Etik dışı taleplerinin karşılanmaması
durumunda sağlık çalışanlarına karşı şiddete başvuran kişilerin sıradan bir
kavgaya karışmış gibi muamele gördüğü söylenen açıklamada; '80 milyon nüfuslu
ülkede 120 milyon kişinin acil servislere gittiği yanlış kurgulanmış bu sitemde
kendi hastasının ve yakınlarının beklentileri karşılanmadığı anda acil
servisleri savaş alanına çeviren, acil servis içerisinde cinayet işleyebilen,
sağlık çalışanlarının yanı sıra sedyede yatan başka hastaların bile ölümüne yol
açan bir cinnet ortamı sıradanlaştı. Ne bir Aile Sağlığı Merkezi'nde, ne de
herhangi bir hastane ortamında sözel ya da fiili şiddete hiç kimsenin
kalkışamayacağı, şiddete sıfır tolerans
gösterileceğine dair caydırıcı, sonuç alıcı ve somut adımların atılması artık
zorunluluktur' denildi.
'1. basamak değersizleştirildi'
Birinci
basamak sağlık sisteminin önemine dikkat çekilen açıklamada; 'Gelişmiş
ülkelerde sağlık hizmetinin çok önemli kısmını daha az maliyetle ve nitelikli
bir biçimde karşılayan birinci basamak sağlık sistemi ülkemizde ne yazık ki her
dönem olduğu gibi bugünde popülist yaklaşımların kurbanı oldu. 2018 yılında
kişi başına yapılmış olan ortalama 2030 liralık sağlık harcamasının sadece 88
lirası koruyucu sağlık hizmetleri için yapılmış, 1. basamak sağlık hizmetlerini
kuvvetlendirmek adına yatırım yapılmamış, 1. basamak sağlık kurumları
değersizleştirilmiştir. Sağlık hizmetinin kışkırtılmış talebe göre değil de
bilim ve gereksinimler doğrultusunda yönetilebileceği sevk zincirinin adı bile
anılmamaktadır' sözlerine yer verildi.
'Şiddet her geçen gün artıyor'
Aile
hekimliği uygulamasının, hekimlerin gelirlerinde artış sağlamasına rağmen iş ve
gelir güvencesi ortadan kaldırdığı belirtilen açıklamada; 'Büyük propaganda ile
getirilen Aile Hekimliği uygulaması, hekimlerin gelirlerinde artış sağlamakla
birlikte, hekimlerin iş ve gelir güvencesini ortadan kaldırarak
devletin-hükümetlerin birinci basamaktaki sorumluluğu hekimler üzerine yıkma
programının ötesine gidemedi.

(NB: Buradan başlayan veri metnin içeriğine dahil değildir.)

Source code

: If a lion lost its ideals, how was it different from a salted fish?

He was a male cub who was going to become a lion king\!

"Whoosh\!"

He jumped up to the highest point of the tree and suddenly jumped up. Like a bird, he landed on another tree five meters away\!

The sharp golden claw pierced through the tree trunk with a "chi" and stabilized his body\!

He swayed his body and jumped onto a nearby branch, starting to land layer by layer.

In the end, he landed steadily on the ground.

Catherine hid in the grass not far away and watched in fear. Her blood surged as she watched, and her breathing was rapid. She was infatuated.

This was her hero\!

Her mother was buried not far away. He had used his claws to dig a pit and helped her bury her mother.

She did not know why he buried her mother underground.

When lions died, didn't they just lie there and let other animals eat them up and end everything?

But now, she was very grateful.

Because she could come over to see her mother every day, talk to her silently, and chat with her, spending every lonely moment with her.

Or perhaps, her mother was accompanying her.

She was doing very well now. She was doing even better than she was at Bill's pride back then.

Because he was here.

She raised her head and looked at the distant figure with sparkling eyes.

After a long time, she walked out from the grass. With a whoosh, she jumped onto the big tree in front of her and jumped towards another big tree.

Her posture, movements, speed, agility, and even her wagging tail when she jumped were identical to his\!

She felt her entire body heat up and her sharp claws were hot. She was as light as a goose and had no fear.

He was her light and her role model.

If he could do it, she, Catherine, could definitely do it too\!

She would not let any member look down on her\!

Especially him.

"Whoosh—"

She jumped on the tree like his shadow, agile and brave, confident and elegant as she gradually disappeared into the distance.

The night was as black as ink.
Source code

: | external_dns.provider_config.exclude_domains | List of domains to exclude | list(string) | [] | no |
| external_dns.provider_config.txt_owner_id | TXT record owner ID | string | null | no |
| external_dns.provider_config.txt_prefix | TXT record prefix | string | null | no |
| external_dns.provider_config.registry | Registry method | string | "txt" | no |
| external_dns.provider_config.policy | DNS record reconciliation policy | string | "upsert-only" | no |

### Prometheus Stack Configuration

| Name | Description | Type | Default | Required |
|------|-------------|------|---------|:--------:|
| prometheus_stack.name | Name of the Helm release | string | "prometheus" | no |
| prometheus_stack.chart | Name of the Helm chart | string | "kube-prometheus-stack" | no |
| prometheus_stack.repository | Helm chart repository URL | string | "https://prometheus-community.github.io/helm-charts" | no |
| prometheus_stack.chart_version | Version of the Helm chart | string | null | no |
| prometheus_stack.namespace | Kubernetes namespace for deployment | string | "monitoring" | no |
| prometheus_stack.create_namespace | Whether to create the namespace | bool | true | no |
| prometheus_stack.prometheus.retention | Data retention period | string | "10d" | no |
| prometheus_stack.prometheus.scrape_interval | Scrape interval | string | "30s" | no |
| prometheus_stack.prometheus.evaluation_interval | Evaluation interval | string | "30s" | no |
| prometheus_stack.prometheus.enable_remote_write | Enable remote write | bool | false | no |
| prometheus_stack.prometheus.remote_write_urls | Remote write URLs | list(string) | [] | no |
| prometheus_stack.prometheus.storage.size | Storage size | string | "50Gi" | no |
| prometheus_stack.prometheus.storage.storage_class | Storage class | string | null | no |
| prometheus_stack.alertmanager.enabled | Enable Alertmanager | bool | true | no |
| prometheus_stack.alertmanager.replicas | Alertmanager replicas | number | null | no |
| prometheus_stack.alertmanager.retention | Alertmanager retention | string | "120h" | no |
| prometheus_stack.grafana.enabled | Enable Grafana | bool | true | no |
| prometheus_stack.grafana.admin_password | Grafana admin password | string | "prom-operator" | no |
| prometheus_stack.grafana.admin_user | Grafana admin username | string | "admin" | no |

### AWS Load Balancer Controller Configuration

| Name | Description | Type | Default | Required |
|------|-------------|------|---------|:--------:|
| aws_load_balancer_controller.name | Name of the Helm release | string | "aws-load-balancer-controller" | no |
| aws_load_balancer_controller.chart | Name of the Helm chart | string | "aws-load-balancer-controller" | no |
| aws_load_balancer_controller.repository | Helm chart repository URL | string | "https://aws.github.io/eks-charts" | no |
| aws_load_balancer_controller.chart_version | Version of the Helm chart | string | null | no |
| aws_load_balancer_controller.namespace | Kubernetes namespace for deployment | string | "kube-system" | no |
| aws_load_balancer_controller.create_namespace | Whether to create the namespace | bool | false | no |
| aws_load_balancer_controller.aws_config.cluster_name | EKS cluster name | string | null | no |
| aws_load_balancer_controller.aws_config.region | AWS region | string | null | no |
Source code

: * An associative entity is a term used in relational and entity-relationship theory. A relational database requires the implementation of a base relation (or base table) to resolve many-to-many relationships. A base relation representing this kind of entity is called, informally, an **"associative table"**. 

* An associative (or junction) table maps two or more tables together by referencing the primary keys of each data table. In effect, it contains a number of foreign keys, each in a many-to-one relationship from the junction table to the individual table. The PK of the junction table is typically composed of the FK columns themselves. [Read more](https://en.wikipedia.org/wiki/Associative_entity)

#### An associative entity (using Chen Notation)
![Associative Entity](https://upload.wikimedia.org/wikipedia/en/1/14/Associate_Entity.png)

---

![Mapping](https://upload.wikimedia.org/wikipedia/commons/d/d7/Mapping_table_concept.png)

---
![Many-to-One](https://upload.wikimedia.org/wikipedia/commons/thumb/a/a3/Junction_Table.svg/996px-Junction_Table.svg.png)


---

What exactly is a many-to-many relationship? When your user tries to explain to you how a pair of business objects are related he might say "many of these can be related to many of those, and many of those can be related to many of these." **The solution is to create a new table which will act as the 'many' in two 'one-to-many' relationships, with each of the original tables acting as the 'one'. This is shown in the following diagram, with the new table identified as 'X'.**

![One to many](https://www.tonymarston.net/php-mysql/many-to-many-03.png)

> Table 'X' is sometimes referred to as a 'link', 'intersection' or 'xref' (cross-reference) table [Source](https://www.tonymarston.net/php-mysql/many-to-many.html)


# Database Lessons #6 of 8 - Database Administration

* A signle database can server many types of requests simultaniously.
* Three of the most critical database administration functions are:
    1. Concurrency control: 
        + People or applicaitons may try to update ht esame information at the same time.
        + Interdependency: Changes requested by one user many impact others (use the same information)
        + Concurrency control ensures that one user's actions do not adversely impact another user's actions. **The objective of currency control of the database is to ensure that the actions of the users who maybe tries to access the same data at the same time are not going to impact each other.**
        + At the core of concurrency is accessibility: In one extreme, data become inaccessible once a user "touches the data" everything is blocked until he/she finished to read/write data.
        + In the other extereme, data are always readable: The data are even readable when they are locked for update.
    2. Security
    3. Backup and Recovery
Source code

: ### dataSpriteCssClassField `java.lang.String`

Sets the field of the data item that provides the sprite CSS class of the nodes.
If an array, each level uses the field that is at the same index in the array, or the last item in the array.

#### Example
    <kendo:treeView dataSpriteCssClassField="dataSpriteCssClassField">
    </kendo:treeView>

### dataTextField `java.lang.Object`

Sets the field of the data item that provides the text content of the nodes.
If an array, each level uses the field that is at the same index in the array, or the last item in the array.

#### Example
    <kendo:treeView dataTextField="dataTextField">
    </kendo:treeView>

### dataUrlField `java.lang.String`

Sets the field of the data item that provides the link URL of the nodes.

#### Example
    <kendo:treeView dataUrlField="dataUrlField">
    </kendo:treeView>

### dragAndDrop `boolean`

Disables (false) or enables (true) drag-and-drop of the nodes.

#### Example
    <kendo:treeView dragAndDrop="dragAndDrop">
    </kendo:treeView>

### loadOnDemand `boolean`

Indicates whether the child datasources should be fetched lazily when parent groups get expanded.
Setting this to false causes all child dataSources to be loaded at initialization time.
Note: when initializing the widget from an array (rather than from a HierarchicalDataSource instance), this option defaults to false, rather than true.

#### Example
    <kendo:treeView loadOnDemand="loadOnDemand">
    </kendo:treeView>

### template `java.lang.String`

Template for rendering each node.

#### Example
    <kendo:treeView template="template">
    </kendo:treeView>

Binasından alt yapısına kadar şiddete de zemin
hazırlayabilecek koşulların iyileştirilmesi için adım atılmadı. Sıfır nüfuslu,
binasız sanal ASM'lerin açılması ile sistem sürdürülmeye çalışıldı. Birinci
basamak ekibinin bir parçası olan sağlık personelini de güvencesiz hatta çoğu
zaman taşeron şirketler üzerinden çalışmak zorunda bıraktı. Partilerin dönemsel
çıkarlarına, siyasetçilerin günlük popülist yaklaşımlarına kurban edilmemesi,
aşılama, takip, kontrol, eğitim ve önleyici tıp uygulamaları ile sağlık
tüketimine değil de insanların koruyucu hekimlik esaslı sağlıklı bir yaşam sürmelerine
odaklanması gereken birinci basamakta da şiddet ne yazık ki her geçen gün
artıyor' denildi.
İş bırakacaklar
Açıklamada
17 Nisan tarihinin önemi de vurgulanırken; 'Bugün sağlıkta yaşadığımız şiddete
karşı birinci basamak sağlık ortamından hareketle yaptığımızı açıklamamızla bir
kez daha sağlıkta şiddet sona erene bu konuda somut ve inandırıcı adımlar
atılıncaya kadar mücadelemizi sürdüreceğimizi ilan ediyor, her ayın 17'sinde yeniden
çağrısını yapacağımız ve Sağlıkta Şiddeti Önleme Günü olan 17 Nisan'da '˜Ya
Sağlıkta Şiddet Duracak Ya Da Biz Sağlık Sistemini Durduracağız!' söyleminin
kararlılığıyla '˜İş Bırakma '“ GöREV' eylemi gerçekleştireceğimizi bir kez daha
duyurmak istiyoruz' ifadelerine yer verildi.